L’expérience The Mark, au-delà de l’hôtel
Ce qui distingue The Mark de toute autre adresse de luxe new-yorkaise, c’est sa façon de prolonger l’hospitalité hors de ses murs avec la même cohérence qu’à l’intérieur. Un voilier Herreshoff de 70 pieds attend dans le port pour une navigation privée dans la baie de New York. Des bicyclettes Mercedes-Benz permettent de rejoindre Central Park où Jean-Georges a composé un pique-nique gastronomique. Des pedicabs aux rayures noires et blanches conduisent à Bergdorf Goodman. La Haute Dog Cart by Jean-Georges propose au coin de la rue les hot-dogs les plus raffinés de Manhattan. Les chiens bénéficient d’un menu « Spoiled Dog’s » spécialement composé. Les enfants trouvent dans les suites des soirées pyjama aménagées sur mesure.

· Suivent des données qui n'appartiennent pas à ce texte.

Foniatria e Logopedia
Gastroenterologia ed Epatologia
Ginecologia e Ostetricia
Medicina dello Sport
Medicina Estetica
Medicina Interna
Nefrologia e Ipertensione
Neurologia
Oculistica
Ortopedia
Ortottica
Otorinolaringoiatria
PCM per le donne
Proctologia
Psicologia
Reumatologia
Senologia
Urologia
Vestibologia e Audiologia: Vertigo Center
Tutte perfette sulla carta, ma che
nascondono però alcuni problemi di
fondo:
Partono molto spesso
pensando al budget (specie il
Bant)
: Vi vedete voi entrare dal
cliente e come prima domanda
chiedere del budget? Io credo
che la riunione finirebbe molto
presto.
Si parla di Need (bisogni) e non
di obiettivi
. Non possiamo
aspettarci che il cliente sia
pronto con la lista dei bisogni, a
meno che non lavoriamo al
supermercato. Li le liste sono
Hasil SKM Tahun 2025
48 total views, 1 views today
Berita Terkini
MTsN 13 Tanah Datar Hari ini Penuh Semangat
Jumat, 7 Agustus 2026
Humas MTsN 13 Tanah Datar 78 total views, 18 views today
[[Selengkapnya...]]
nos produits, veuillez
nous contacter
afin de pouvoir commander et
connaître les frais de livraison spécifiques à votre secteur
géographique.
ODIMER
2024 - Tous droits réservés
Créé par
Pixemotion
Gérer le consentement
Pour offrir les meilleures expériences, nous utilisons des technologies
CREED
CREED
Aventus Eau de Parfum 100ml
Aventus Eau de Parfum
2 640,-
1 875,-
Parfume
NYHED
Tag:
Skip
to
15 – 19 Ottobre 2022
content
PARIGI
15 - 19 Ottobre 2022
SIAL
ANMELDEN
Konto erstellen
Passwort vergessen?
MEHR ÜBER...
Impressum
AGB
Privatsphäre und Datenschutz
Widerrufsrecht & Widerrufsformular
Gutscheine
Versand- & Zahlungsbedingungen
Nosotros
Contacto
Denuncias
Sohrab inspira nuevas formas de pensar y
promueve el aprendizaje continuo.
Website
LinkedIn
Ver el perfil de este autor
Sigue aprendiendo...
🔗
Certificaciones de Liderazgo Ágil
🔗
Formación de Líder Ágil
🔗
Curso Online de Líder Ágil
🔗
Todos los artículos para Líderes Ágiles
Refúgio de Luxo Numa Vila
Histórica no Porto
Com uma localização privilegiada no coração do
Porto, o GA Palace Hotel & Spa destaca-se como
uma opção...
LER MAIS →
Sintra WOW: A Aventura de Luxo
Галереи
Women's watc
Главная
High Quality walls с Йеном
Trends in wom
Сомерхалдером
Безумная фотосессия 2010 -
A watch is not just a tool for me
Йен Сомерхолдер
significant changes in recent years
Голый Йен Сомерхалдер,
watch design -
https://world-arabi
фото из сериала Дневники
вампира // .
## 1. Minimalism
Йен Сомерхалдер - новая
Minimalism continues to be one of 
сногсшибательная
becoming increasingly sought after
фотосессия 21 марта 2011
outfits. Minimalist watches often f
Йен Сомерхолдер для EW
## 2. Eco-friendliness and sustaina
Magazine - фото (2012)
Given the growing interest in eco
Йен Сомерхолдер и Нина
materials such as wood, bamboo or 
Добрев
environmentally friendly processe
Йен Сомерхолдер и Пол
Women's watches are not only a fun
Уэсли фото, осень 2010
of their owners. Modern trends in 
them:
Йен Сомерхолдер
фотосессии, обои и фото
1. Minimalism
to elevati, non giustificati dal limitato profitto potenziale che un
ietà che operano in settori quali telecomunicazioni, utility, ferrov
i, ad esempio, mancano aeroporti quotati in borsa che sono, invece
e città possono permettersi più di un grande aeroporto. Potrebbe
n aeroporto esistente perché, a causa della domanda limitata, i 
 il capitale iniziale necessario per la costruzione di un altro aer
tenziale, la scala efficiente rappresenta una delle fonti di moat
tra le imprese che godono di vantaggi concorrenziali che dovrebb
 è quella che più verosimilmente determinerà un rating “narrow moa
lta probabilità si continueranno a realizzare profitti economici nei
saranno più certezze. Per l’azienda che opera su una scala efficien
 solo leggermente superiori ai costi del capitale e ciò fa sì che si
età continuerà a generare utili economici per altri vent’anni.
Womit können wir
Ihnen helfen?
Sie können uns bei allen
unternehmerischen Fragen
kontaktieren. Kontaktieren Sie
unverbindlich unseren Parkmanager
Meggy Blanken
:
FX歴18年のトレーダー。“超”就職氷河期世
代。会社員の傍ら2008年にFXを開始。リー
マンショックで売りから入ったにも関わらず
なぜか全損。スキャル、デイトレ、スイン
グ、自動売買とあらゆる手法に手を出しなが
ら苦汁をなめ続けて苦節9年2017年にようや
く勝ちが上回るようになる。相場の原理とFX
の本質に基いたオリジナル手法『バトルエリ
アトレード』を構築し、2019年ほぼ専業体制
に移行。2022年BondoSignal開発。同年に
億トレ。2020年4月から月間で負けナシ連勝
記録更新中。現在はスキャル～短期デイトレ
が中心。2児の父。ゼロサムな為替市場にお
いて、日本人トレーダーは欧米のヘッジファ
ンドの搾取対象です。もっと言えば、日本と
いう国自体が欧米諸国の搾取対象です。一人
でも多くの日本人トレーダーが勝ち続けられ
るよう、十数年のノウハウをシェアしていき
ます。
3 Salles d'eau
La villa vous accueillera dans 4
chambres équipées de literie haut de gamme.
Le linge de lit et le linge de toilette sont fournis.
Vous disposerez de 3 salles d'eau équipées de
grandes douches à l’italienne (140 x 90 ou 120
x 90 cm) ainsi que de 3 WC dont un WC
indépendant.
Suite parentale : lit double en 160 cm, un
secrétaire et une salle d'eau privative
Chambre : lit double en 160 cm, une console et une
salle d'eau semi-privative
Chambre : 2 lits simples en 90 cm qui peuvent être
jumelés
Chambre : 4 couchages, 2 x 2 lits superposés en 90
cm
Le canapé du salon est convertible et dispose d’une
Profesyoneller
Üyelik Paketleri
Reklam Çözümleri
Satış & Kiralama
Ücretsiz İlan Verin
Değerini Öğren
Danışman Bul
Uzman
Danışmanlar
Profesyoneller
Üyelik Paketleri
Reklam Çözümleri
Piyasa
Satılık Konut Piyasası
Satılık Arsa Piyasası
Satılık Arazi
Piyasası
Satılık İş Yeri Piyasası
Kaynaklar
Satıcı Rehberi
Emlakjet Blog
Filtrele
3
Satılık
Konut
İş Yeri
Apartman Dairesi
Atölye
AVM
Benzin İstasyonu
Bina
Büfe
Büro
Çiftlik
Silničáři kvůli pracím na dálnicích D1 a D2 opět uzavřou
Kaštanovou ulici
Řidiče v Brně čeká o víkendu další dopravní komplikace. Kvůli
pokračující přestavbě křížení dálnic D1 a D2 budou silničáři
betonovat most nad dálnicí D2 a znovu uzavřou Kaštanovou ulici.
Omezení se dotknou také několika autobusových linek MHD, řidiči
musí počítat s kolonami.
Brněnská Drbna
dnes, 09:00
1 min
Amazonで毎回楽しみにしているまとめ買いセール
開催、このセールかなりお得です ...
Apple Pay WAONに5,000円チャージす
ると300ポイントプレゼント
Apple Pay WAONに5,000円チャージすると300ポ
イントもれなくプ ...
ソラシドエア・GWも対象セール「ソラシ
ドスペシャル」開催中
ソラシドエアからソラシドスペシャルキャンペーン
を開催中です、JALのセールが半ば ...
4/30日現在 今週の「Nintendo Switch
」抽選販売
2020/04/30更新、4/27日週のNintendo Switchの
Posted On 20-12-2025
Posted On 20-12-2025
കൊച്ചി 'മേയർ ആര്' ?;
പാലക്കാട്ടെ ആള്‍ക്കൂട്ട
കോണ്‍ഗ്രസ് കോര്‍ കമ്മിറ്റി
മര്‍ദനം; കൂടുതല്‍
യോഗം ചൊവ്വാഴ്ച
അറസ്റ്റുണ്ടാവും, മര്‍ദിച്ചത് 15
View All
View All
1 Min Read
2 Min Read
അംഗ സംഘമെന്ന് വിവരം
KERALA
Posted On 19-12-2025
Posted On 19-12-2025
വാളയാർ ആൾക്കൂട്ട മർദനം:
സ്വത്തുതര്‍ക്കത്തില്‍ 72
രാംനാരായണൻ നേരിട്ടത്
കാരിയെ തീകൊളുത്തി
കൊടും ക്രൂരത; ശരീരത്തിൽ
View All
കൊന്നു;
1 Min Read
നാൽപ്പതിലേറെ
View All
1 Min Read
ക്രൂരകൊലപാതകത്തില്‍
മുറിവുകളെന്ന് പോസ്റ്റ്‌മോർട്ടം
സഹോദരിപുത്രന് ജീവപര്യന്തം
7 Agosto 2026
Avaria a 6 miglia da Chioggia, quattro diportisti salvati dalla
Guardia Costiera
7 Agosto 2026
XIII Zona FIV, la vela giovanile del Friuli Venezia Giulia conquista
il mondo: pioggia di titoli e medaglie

Le tout à deux pas du Metropolitan Museum of Art et de la Frick Collection, partenaires officiels de l’hôtel, dans le quartier qui concentre peut-être la plus haute densité de beauté par mètre carré de toute la ville. Et chaque premier lundi de mai, The Mark se transforme en avant-scène du Met Gala, accueillant célébrités, maisons de mode et stylistes du monde entier pour la plus grande soirée de la mode mondiale. Le palmarès dit le reste : meilleur hôtel de ville au monde selon les Tatler Travel Awards 2026, seul hôtel de New York dans le World’s 50 Best Hotels 2025, deux clés Michelin, Gold List Condé Nast Traveler.